The tech space has seen a significant market development with sensors. These devices are typically integrated with machine learning and artificial intelligence to process mass amounts of data and provide inputs to further develop autonomous systems. Sensors have many applications and use-cases in most, if not all, sectors as the digital world grows. The value and quality of data are determined by its source and collection method, hence the importance of quality sensor development.


University of North Texas (UNT) professor Guido Verbeck and his team at the university are innovating the utility of chemical and biological sensors through a collaboration with Swiss-based Inficon. Verbeck is an expert on innovative uses of mass spectrometry.


The developments of Verbeck and the team can be applied in a variety of instances, such as:


- A drone that flies over chemical fires

- Detecting toxins in Delta-8, a derivative of CBD

- Covid-19 breathalyzer test

- Diagnosing diseases with a sensor


In 2020, Verbeck and the UNT team developed their chemical sensor and partnered with Dallas-based Worlds Inc. to turn the sensor into a rapid COVID-19 breathalyzer test.
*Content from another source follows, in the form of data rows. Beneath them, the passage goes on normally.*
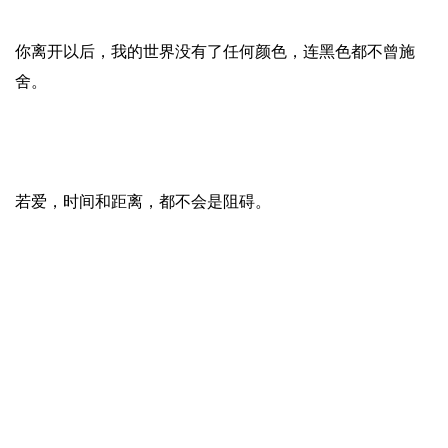
你离开以后，我的世界没有了任何颜色，连黑色都不曾施
舍。
若爱，时间和距离，都不会是阻碍。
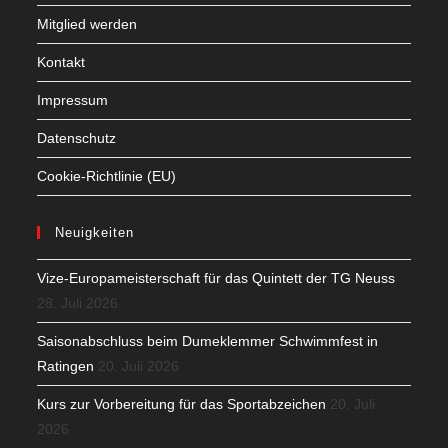
Mitglied werden
Kontakt
Impressum
Datenschutz
Cookie-Richtlinie (EU)
Neuigkeiten
Vize-Europameisterschaft für das Quintett der TG Neuss
28. Juli 2026
Saisonabschluss beim Dumeklemmer Schwimmfest in
Ratingen
20. Juli 2026
Kurs zur Vorbereitung für das Sportabzeichen
20. Juli
2026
Various diseases have their own “markers,” meaning they give off unique volatile organic compounds (VOCs) that are essentially a fingerprint of a specific condition or, in this case, the COVID-19 virus.


This technology was initially developed to identify chemicals in the air, such as fumes from fires, narcotics, or mass graves. Now, it has the potential to shake up medical diagnoses, according to Verbeck, by identifying early-stage cancer markers and metabolic disorders in real-time.
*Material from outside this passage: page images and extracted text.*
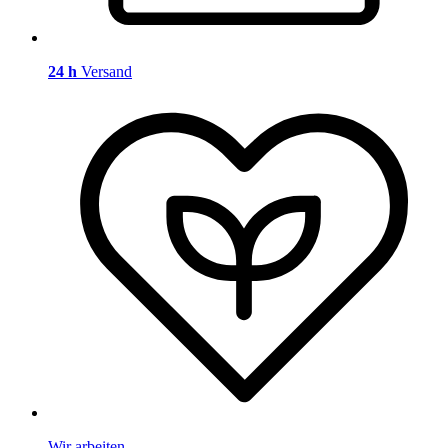
24 h
Versand
Wir arbeiten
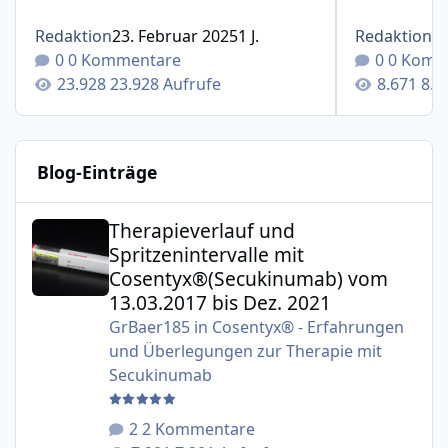
Redaktion
23. Februar 2025
1 J.
Redaktion
1
0 Kommentare
0 Komm
23.928 Aufrufe
8.6
Blog-Einträge
Therapieverlauf und Spritzenintervalle mit Cosentyx®(S
Therapieverlauf und
Spritzenintervalle mit
Cosentyx®(Secukinumab) vom
13.03.2017 bis Dez. 2021
GrBaer185
in
Cosentyx® - Erfahrungen
und Überlegungen zur Therapie mit
Secukinumab
2 Kommentare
“Breath analysis is starting to trend as a diagnosis tool for a myriad of disease states. Breast cancer, diabetes, and lung cancer have already been determined to have their own breath markers. Creating a device that can look for not only respiratory illnesses but also early-stage cancer markers and metabolic disorders in real-time could really change the diagnosis field. Because of this large application set, it was important to apply AI and machine learning to the problem.”